Step 4: Enable Streaming Responses #

WebLLM supports streaming, allowing the AI to generate responses in chunks. This can be useful for long responses where you want real-time feedback.

const messages = [
  { role: "system", content: "You are a helpful AI assistant." },
  { role: "user", content: "Can you explain how the internet works?" },
];

// Enable streaming for real-time response
const chunks = await engine.chat.completions.create({
  messages,
  stream: true, // Enable streaming
  temperature: 0.7,
});

let response = "";
for await (const chunk of chunks) {
  response += chunk.choices[0]?.delta.content || "";
  console.log(response); // Output partial responses in real-time
}

In this example, the response will be streamed in parts, allowing the browser to display each part of the answer as it’s generated.

Conclusion #

WebLLM makes it incredibly easy to run large language models in the browser, with full support for chat completions, streaming, and more.
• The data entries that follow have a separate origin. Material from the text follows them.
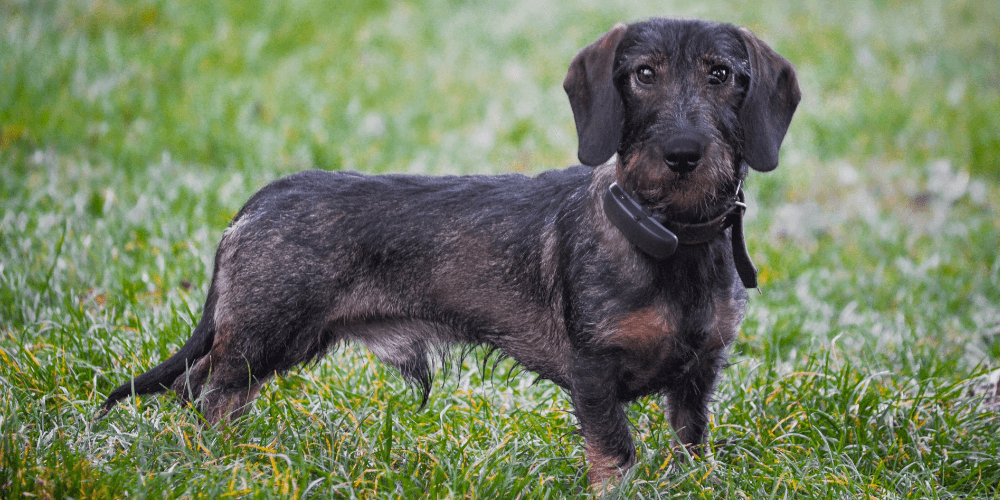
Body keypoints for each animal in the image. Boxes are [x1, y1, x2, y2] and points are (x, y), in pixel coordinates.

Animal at [101, 17, 800, 486]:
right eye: (644, 74)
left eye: (720, 75)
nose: (683, 153)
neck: (669, 237)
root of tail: (258, 203)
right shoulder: (593, 374)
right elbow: (615, 456)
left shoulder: (698, 376)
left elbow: (692, 448)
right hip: (264, 334)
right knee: (206, 393)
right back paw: (215, 465)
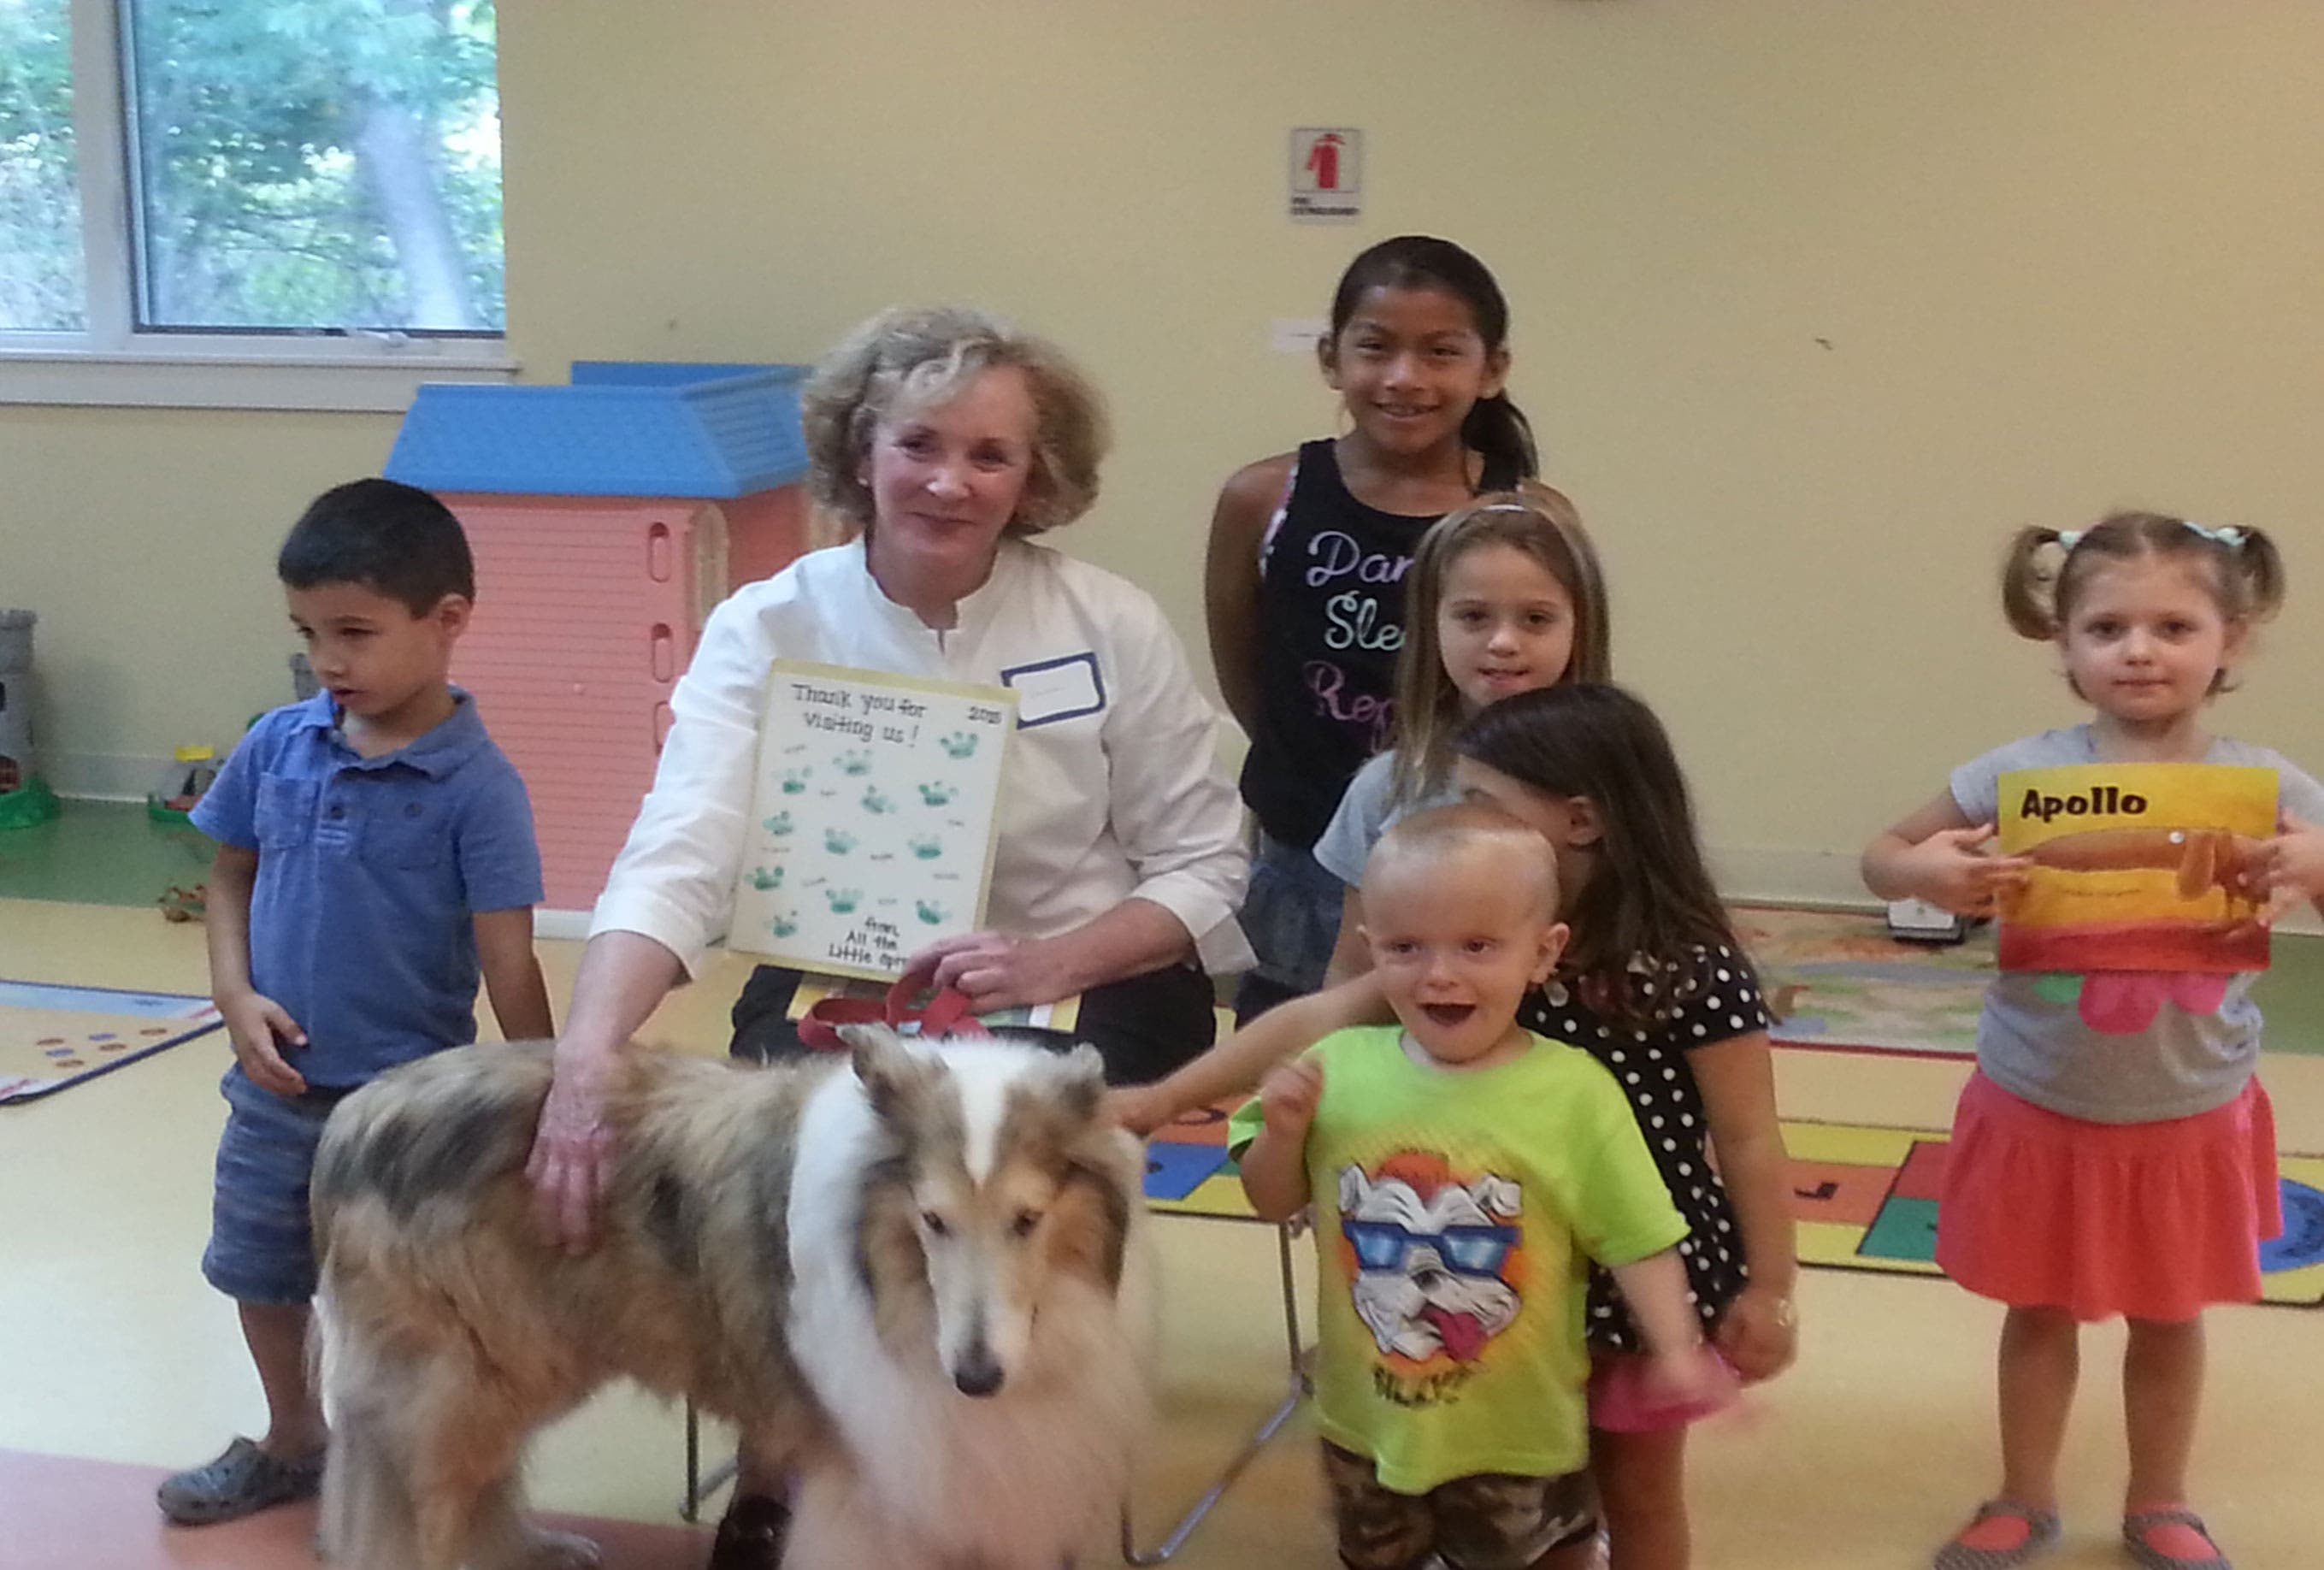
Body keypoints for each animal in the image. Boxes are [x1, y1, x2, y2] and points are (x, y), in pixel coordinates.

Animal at [309, 1026, 1154, 1570]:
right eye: (934, 1220)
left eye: (1028, 1220)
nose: (976, 1380)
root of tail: (350, 1116)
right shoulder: (878, 1479)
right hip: (457, 1389)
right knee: (414, 1514)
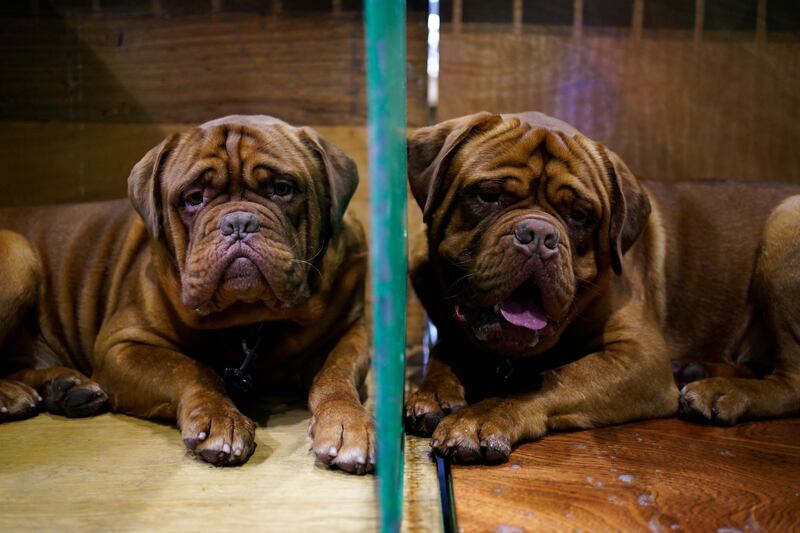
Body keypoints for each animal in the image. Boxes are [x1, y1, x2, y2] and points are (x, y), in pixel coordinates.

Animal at [0, 114, 376, 472]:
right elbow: (191, 370)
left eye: (282, 189)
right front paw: (220, 417)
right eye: (193, 198)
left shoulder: (347, 334)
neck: (249, 318)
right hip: (17, 254)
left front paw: (348, 424)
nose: (238, 223)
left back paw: (64, 388)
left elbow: (335, 377)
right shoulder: (123, 346)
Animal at [406, 111, 800, 462]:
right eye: (488, 195)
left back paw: (720, 391)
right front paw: (434, 392)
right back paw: (696, 370)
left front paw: (480, 417)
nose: (539, 235)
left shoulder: (637, 357)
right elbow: (446, 349)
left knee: (791, 382)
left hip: (785, 224)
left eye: (580, 215)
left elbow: (551, 377)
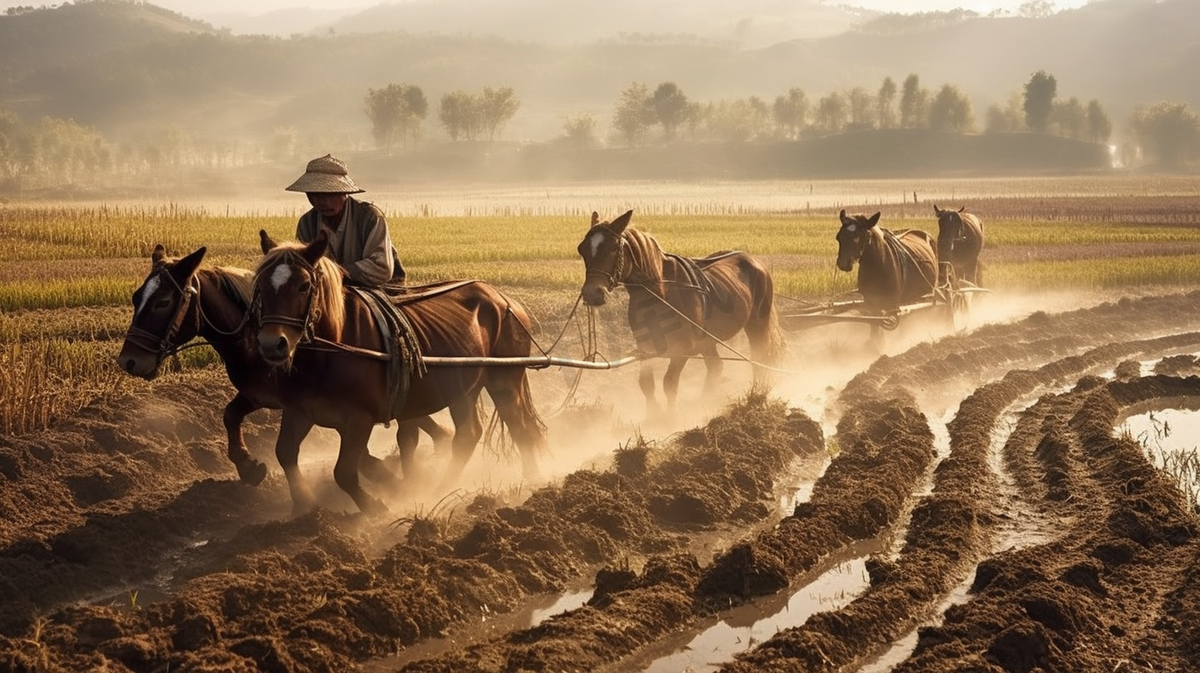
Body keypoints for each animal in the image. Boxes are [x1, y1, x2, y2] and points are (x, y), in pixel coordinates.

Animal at [117, 247, 451, 494]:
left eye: (163, 301)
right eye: (136, 297)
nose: (129, 360)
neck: (252, 344)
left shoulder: (310, 404)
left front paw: (382, 474)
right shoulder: (259, 395)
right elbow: (229, 416)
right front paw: (250, 467)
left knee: (411, 425)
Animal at [258, 230, 549, 513]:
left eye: (304, 285)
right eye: (261, 286)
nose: (272, 344)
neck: (333, 349)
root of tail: (505, 301)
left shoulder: (359, 420)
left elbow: (344, 473)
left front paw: (376, 507)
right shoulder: (299, 411)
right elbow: (285, 453)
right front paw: (303, 506)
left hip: (504, 379)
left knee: (520, 427)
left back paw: (531, 482)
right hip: (462, 389)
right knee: (468, 435)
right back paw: (443, 488)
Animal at [576, 212, 782, 415]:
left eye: (612, 248)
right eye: (582, 249)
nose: (592, 293)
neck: (660, 292)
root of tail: (754, 261)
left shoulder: (683, 349)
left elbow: (669, 383)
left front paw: (671, 418)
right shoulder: (645, 346)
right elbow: (646, 384)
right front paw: (653, 415)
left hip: (757, 324)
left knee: (758, 357)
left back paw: (755, 397)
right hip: (708, 340)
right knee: (716, 367)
This allows for dynamic AI-powered web applications that offer both performance and privacy benefits.

Key Takeaways: #

  • Client-side Execution: LLMs run entirely within the browser, offering privacy and speed advantages.
  • Streaming Support: Real-time response generation adds interactivity to your application.
  • OpenAI-style Interface: WebLLM supports familiar chat APIs, making it easy to integrate into existing projects.